ABOUT THIS TASK
Only the pictures are to be dropped; return all other data below exactly.

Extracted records
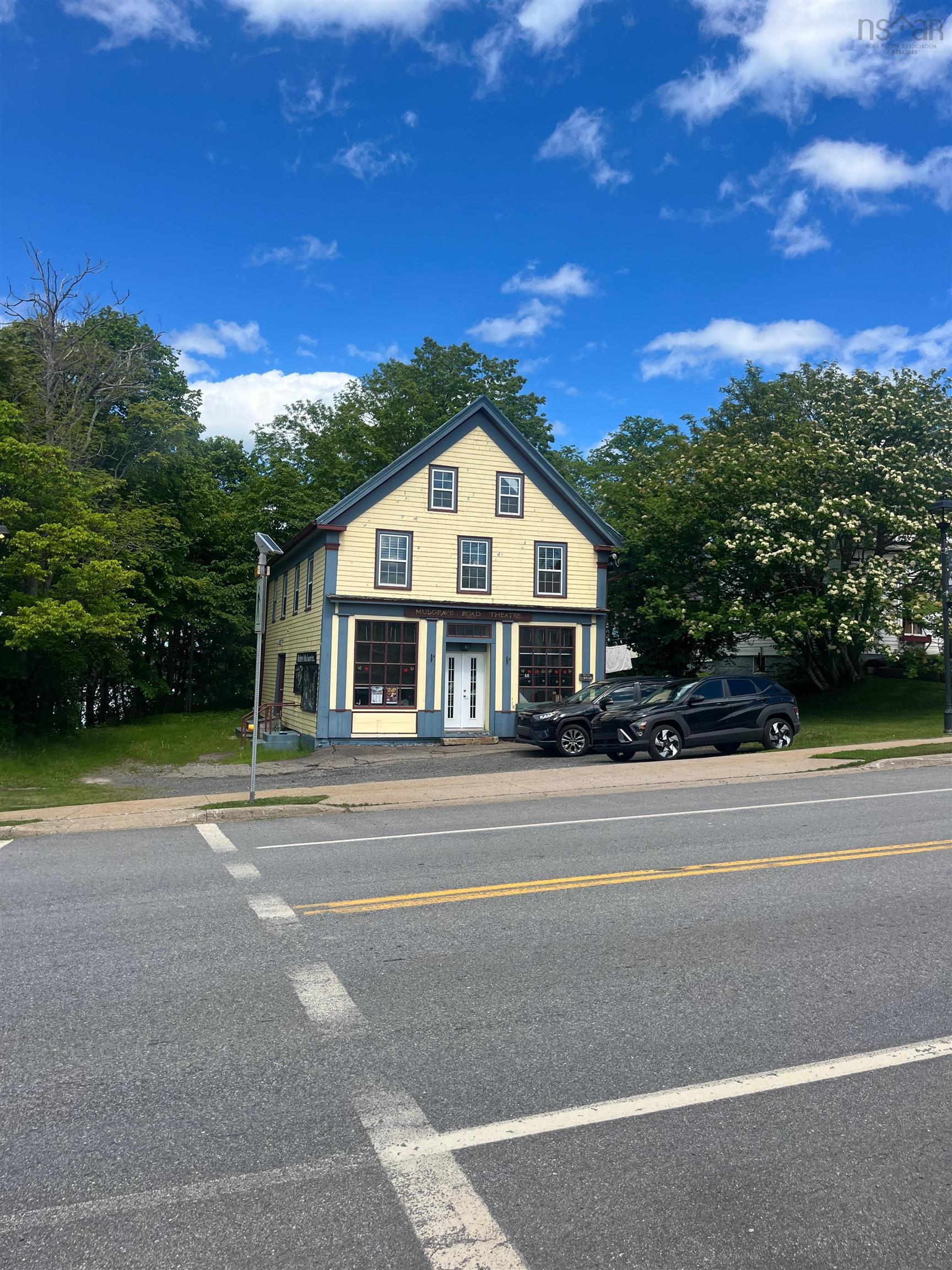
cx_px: 476
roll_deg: -1.8
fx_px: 953
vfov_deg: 67.3
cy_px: 635
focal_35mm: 26
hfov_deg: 53.1
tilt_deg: +0.5
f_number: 1.6
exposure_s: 1/2410
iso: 50
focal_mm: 5.1
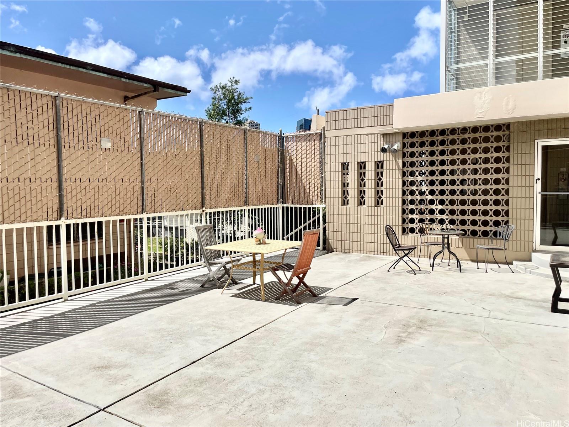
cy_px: 214
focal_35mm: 26
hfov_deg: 67.3
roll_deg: +0.7
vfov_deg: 53.1
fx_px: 427
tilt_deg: -3.1
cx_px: 284
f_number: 1.6
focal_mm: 4.2
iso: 32
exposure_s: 1/6135
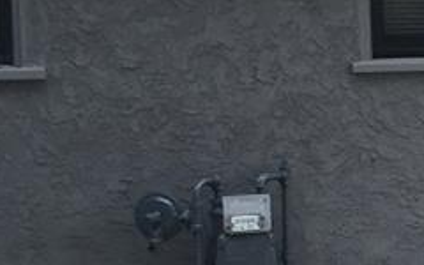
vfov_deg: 6.8
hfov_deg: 9.5
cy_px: 186
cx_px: 1062
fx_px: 2219
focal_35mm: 192
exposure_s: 1/120
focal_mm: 4.15
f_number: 2.2
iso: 40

RESPONSE BOX
cx_px: 476
roll_deg: -1.8
fx_px: 953
vfov_deg: 67.3
cy_px: 635
focal_35mm: 26
hfov_deg: 53.1
tilt_deg: +0.5
f_number: 1.6
exposure_s: 1/2410
iso: 50
focal_mm: 5.1
cy_px: 214
focal_35mm: 26
hfov_deg: 67.3
roll_deg: +0.7
vfov_deg: 53.1
fx_px: 427
tilt_deg: -3.1
cx_px: 284
f_number: 1.6
focal_mm: 4.2
iso: 32
exposure_s: 1/6135
vfov_deg: 6.8
hfov_deg: 9.5
cy_px: 186
cx_px: 1062
fx_px: 2219
focal_35mm: 192
exposure_s: 1/120
focal_mm: 4.15
f_number: 2.2
iso: 40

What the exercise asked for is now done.